The fix is not at the supply end. The supply end is doing its part. The fix is at the validation end - changing how you evaluate the applicants who already arrive at your hiring funnel.
What better hiring looks like
The alternative is straightforward in concept and harder in execution: test for the work, not for the proxies. Put the candidate in front of the actual things they would do on the job - read a real log, write a real KQL query, triage a real alert, examine a real packet capture - and observe what they do.
Hands-on assessment in realistic environments closes the validation gap directly. The signal it produces - did this candidate complete the task, in the time given, without help - is high-fidelity. It does not depend on whether you trust their CV, their interview performance, or the certification body that issued their badge. It depends on whether they could do the work.
This is not a new idea in principle. The discipline of skills-based hiring has been making inroads in software engineering for years. The cyber security industry has been slower to adopt it, partly because the credential layer is so culturally embedded, partly because building hands-on cyber assessments is genuinely harder than building coding tests, and partly because the existing assessment vendors have not been cyber-shaped enough to make the transition easy.
The interesting moment we are in now is that all three of those barriers are lowering at once. The credential layer is being undermined by the capability data we keep collecting on the people who hold the credentials. The technical infrastructure for hands-on cyber assessment is now mature - real Linux environments per candidate, AI-generated job-spec-to-assessment workflows, calibrated scoring across cohorts.
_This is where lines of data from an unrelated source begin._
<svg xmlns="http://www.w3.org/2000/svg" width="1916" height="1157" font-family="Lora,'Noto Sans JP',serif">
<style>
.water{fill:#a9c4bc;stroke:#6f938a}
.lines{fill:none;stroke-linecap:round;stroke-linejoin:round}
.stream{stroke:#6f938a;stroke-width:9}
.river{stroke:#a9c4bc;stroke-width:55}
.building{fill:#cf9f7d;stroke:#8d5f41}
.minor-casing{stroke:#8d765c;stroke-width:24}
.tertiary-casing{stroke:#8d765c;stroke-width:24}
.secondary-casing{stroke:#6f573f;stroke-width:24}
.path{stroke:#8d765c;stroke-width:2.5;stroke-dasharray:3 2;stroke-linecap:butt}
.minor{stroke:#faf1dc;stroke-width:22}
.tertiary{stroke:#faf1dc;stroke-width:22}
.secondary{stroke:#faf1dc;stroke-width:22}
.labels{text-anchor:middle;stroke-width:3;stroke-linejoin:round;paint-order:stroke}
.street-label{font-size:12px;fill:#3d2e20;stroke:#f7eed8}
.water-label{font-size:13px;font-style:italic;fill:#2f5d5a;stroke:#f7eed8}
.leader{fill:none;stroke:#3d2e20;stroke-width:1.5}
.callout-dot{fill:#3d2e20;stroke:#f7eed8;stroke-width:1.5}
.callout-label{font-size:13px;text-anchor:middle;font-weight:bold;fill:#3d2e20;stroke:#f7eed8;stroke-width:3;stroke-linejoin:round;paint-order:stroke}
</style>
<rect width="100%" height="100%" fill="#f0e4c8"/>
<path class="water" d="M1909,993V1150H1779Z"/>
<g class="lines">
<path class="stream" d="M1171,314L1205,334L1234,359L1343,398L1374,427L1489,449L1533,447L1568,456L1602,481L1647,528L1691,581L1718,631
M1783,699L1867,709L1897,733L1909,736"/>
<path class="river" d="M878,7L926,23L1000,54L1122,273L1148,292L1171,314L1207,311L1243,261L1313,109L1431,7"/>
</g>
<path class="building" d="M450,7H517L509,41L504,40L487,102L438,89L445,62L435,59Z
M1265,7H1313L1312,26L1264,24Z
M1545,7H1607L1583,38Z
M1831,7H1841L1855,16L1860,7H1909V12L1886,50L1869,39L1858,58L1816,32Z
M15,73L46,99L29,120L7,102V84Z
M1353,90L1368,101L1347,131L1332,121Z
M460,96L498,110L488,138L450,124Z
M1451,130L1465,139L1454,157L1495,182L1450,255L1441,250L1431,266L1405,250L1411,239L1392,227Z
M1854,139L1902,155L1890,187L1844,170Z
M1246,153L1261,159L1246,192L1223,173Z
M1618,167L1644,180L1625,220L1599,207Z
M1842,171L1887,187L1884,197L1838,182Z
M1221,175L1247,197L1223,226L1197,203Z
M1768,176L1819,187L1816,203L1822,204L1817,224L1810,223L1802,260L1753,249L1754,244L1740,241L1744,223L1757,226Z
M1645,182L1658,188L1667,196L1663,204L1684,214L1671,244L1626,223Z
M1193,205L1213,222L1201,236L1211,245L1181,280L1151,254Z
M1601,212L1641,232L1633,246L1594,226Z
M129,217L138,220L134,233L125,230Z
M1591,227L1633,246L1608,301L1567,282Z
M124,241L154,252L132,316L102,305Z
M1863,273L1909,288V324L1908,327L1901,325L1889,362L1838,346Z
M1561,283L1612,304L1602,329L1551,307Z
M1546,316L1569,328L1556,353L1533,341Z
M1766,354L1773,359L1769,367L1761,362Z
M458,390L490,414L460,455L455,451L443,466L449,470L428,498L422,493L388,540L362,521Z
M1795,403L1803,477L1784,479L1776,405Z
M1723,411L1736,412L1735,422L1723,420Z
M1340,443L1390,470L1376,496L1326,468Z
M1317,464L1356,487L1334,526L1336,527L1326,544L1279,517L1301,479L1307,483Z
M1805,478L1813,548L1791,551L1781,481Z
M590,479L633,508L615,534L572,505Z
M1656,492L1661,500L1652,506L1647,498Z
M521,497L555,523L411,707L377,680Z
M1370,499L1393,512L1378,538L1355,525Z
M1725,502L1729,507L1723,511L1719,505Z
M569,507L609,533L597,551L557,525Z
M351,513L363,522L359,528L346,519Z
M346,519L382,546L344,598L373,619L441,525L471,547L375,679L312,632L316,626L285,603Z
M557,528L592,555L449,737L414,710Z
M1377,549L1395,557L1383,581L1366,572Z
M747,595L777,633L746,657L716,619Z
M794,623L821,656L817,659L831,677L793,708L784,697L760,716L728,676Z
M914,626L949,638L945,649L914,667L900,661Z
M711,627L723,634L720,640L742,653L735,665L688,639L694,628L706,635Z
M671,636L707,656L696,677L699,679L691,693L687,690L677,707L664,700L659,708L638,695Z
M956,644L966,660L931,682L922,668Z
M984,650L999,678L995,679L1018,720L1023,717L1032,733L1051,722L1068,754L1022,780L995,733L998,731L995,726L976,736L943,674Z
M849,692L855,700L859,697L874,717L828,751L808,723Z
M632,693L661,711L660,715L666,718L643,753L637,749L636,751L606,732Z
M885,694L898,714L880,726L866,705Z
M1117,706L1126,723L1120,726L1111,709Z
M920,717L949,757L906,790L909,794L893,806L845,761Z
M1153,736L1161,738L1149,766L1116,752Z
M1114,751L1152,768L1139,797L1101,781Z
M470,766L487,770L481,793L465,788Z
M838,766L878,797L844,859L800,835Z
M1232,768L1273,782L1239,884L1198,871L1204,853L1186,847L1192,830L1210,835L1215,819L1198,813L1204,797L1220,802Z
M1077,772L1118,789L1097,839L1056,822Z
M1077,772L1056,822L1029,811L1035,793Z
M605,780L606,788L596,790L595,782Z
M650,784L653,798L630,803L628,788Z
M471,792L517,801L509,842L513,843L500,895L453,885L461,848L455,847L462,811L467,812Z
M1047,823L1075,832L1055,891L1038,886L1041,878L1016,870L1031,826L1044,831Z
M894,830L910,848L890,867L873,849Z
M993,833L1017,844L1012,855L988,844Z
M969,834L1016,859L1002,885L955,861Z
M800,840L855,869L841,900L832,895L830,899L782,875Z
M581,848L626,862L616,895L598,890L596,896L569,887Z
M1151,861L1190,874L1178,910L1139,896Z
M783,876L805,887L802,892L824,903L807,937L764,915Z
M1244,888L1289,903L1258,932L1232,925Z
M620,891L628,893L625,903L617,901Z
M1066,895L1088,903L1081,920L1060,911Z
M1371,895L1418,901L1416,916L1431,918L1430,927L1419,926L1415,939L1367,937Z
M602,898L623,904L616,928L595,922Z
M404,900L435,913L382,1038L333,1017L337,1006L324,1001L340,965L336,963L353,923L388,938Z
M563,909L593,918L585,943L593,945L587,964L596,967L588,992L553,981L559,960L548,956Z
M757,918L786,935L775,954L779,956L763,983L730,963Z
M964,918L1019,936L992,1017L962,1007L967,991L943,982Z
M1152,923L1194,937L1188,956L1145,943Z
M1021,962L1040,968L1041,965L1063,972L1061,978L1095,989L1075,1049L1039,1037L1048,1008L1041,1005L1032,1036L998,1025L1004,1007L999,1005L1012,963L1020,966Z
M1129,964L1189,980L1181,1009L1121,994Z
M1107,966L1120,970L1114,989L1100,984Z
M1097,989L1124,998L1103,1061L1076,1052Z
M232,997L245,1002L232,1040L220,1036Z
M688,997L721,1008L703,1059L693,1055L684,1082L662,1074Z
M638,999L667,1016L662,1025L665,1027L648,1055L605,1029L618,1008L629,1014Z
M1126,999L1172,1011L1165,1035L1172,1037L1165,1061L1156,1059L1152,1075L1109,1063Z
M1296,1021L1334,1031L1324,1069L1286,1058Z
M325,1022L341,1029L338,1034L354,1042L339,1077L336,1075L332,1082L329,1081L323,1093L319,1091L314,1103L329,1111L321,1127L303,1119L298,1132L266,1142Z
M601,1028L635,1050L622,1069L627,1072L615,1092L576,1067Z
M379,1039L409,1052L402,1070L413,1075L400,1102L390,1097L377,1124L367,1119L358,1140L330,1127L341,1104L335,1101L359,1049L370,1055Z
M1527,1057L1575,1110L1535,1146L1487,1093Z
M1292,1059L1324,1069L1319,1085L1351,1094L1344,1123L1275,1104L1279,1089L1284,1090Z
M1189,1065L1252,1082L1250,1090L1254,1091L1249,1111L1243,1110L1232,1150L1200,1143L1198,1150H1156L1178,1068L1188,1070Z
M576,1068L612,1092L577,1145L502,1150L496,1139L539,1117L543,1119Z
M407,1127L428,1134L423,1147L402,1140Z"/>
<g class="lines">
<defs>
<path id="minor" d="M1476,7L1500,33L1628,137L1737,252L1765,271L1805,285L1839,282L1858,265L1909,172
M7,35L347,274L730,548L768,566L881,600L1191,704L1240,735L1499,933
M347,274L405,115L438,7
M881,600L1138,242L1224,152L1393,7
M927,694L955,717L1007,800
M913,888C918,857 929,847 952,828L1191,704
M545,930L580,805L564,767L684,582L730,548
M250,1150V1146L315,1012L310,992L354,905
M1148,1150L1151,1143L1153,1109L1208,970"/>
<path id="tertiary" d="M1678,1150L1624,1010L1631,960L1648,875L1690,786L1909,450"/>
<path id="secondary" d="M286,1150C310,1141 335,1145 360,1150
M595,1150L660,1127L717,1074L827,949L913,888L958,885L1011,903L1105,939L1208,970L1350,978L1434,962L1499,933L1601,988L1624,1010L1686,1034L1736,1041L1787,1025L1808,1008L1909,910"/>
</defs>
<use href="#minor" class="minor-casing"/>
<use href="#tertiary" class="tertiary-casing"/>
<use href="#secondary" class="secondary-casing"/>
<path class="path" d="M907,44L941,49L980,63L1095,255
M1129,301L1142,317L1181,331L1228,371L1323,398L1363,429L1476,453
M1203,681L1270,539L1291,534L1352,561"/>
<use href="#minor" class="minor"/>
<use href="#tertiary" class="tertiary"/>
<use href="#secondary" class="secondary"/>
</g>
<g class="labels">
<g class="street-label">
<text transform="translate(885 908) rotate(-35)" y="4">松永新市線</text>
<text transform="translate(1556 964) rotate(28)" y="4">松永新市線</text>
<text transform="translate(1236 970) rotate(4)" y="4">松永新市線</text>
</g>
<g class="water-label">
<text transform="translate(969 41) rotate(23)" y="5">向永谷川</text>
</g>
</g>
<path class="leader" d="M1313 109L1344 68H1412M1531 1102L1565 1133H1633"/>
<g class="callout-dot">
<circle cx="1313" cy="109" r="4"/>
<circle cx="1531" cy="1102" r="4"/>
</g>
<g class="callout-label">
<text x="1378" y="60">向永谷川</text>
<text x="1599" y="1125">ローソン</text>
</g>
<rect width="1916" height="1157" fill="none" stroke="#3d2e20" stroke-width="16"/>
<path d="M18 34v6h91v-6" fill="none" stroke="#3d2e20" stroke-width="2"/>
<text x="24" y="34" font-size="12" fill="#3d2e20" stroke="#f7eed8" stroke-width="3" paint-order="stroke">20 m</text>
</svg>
And cyber-specific assessment platforms have started to exist, where five years ago there were mostly engineering-coding platforms with a cyber category bolted on. We covered the wider category in the seven best cyber security skills assessment platforms.
The headline from DSIT 2025 is real. The 14,100-to-3,800 workforce gap improvement is meaningful, and the people who built that supply-side improvement deserve credit. But the work is not finished, and the next phase of the work happens at the validation end, not the supply end.
One honest sentence
The cyber skills shortage is improving in the only sense the supply system can improve it - we have more credentialed people. The hiring system has not caught up. Forty-nine percent of UK businesses are sitting in the gap between the two, and closing it is now a hiring problem, not a training problem.